Pull out every line in the items below that contains the string "lock", treating uppercase and lowercase as different.

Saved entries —
────────────────
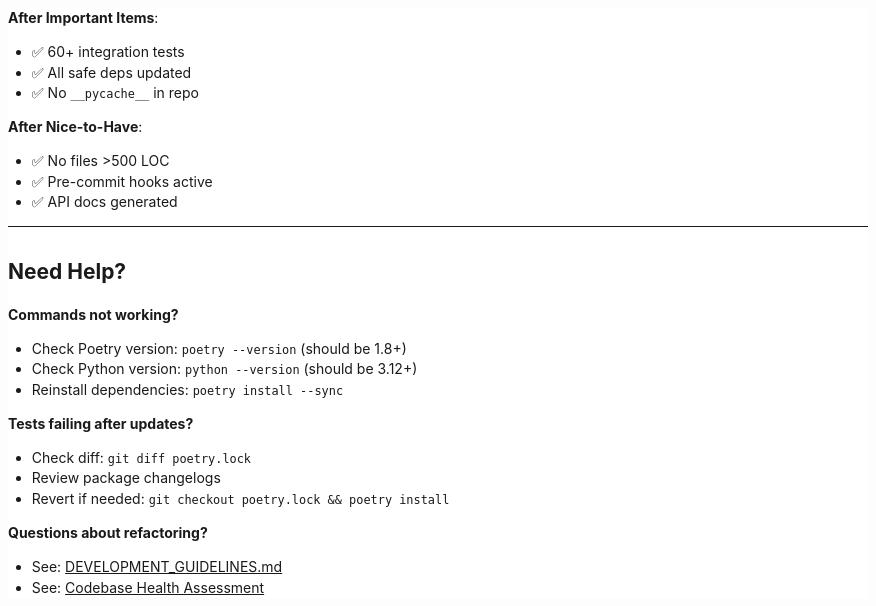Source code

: **After Important Items**:
- ✅ 60+ integration tests
- ✅ All safe deps updated
- ✅ No `__pycache__` in repo

**After Nice-to-Have**:
- ✅ No files >500 LOC
- ✅ Pre-commit hooks active
- ✅ API docs generated

---

## Need Help?

**Commands not working?**
- Check Poetry version: `poetry --version` (should be 1.8+)
- Check Python version: `python --version` (should be 3.12+)
- Reinstall dependencies: `poetry install --sync`

**Tests failing after updates?**
- Check diff: `git diff poetry.lock`
- Review package changelogs
- Revert if needed: `git checkout poetry.lock && poetry install`

**Questions about refactoring?**
- See: [DEVELOPMENT_GUIDELINES.md](docs/DEVELOPMENT_GUIDELINES.md)
- See: [Codebase Health Assessment](docs/CODEBASE_HEALTH_ASSESSMENT.md)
────────────────
Expected output —
- Check diff: `git diff poetry.lock`
- Revert if needed: `git checkout poetry.lock && poetry install`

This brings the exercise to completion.